Именно некий предельный модус этого другого понимания «катарсиса», уже подразумевающий преодоление даже и всех «реализмов», оказался максимально востребованным на рубеже прошлого и нынешнего столетий, т. е. в нашей современности. По-видимому, вполне закономерным следствием того «ужаса вместо трагедии»[288], который упразднил в XX веке, по словам В. К. Кантора, «свободного трагического героя, вступающего в борьбу с целым миром»[289], но породил «героя Кафки – человека из хора, неожиданно обретающего судьбу»[290], стало полное доминирование «силы развлечения» над «ценностью поучения» с соответствующими такому доминированию вариантами «вживания».

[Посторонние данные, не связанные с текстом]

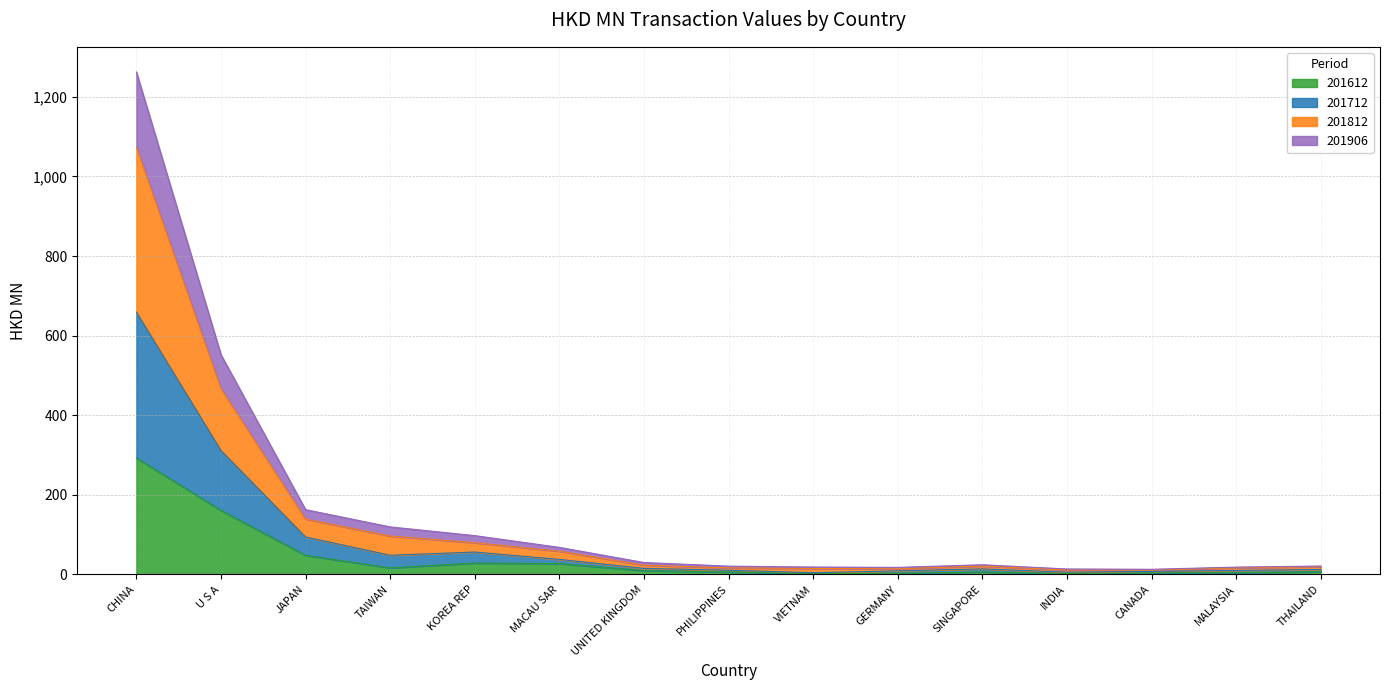

The 201612 series shows 161.0 at U S A. True or false?

True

Однако же здесь мы сталкиваемся с очевидным парадоксом: описанная ситуация лишь в том случае является не только «нашей современностью», но и той осмысленной как определенные основания «новой эпохой», которая «окончательно и бесповоротно» преодолевает любые эстетические странности, если такое положение дел способно порождать глубокую рефлексию и свой собственный «странный» эстетический «продукт», представляющий собой ««логическую картину» чувственной, чуткой жизни, источник прозрения, а не мольбу о сопереживании»[291]. Эти слова С. Лангер (относятся они, кстати, прежде всего, к музыке и, следовательно, вступают в спор с аристотелевским ее пониманием), близкие по смыслу приведенному выше высказыванию Э. Кассирера, говорят нам о том, что без «странного» искусства, делающего «эмоциональное содержание… постигаемым» [292], без его «очуждающих», «остраняющих», «вненаходимых» форм, подразумевающих «катарсис» не как «вживание», а как «психическую дистанцию»[293], не может существовать никакая «глубокая рефлексия» и, соответственно, никакая «новая эпоха».